▸ **What you have to do**
Starting at the line below holding "Page size: 1241x1754." and stopping at the line holding "text [148, 246, 1092, 327]", print every line exactly, both ends included, and leave the rest out.

▸ **Material to process**
----

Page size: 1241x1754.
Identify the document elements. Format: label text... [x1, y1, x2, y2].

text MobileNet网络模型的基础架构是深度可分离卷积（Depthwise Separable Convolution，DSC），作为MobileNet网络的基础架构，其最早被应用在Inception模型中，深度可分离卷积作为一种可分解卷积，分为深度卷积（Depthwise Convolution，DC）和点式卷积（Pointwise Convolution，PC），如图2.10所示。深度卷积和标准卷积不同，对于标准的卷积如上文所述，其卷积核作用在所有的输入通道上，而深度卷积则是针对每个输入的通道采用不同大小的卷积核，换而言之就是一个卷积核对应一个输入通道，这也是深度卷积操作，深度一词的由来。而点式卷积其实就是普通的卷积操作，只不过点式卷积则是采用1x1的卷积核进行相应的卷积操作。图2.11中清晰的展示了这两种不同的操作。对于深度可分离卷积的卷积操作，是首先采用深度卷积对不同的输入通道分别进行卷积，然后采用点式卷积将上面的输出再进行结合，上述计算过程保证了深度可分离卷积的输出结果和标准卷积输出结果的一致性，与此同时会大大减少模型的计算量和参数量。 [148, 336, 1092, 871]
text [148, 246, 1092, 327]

----

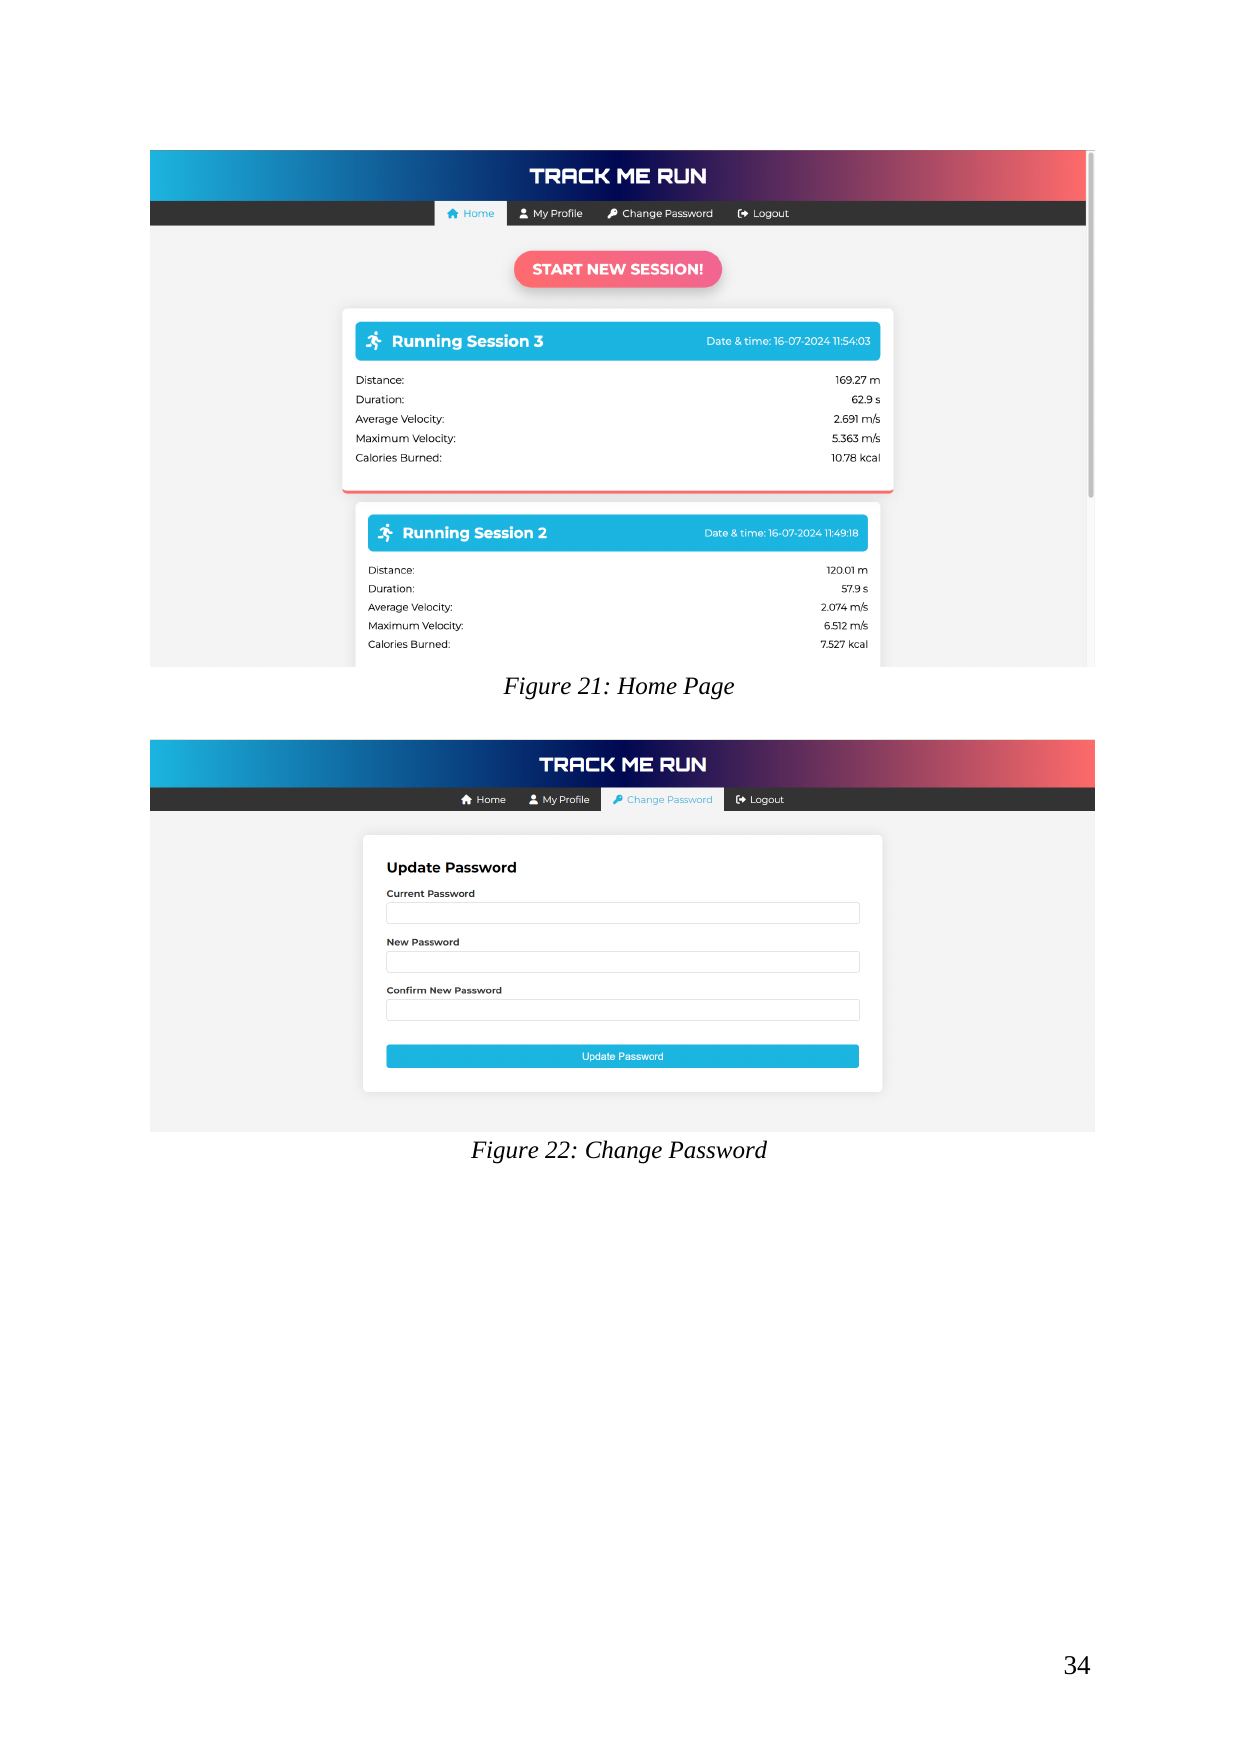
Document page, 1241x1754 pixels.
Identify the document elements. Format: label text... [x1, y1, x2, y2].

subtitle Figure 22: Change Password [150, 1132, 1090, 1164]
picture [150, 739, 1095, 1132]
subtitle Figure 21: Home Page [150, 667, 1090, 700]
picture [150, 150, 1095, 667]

----

▸ **Exercise result**
Page size: 1241x1754.
Identify the document elements. Format: label text... [x1, y1, x2, y2].

text MobileNet网络模型的基础架构是深度可分离卷积（Depthwise Separable Convolution，DSC），作为MobileNet网络的基础架构，其最早被应用在Inception模型中，深度可分离卷积作为一种可分解卷积，分为深度卷积（Depthwise Convolution，DC）和点式卷积（Pointwise Convolution，PC），如图2.10所示。深度卷积和标准卷积不同，对于标准的卷积如上文所述，其卷积核作用在所有的输入通道上，而深度卷积则是针对每个输入的通道采用不同大小的卷积核，换而言之就是一个卷积核对应一个输入通道，这也是深度卷积操作，深度一词的由来。而点式卷积其实就是普通的卷积操作，只不过点式卷积则是采用1x1的卷积核进行相应的卷积操作。图2.11中清晰的展示了这两种不同的操作。对于深度可分离卷积的卷积操作，是首先采用深度卷积对不同的输入通道分别进行卷积，然后采用点式卷积将上面的输出再进行结合，上述计算过程保证了深度可分离卷积的输出结果和标准卷积输出结果的一致性，与此同时会大大减少模型的计算量和参数量。 [148, 336, 1092, 871]
text [148, 246, 1092, 327]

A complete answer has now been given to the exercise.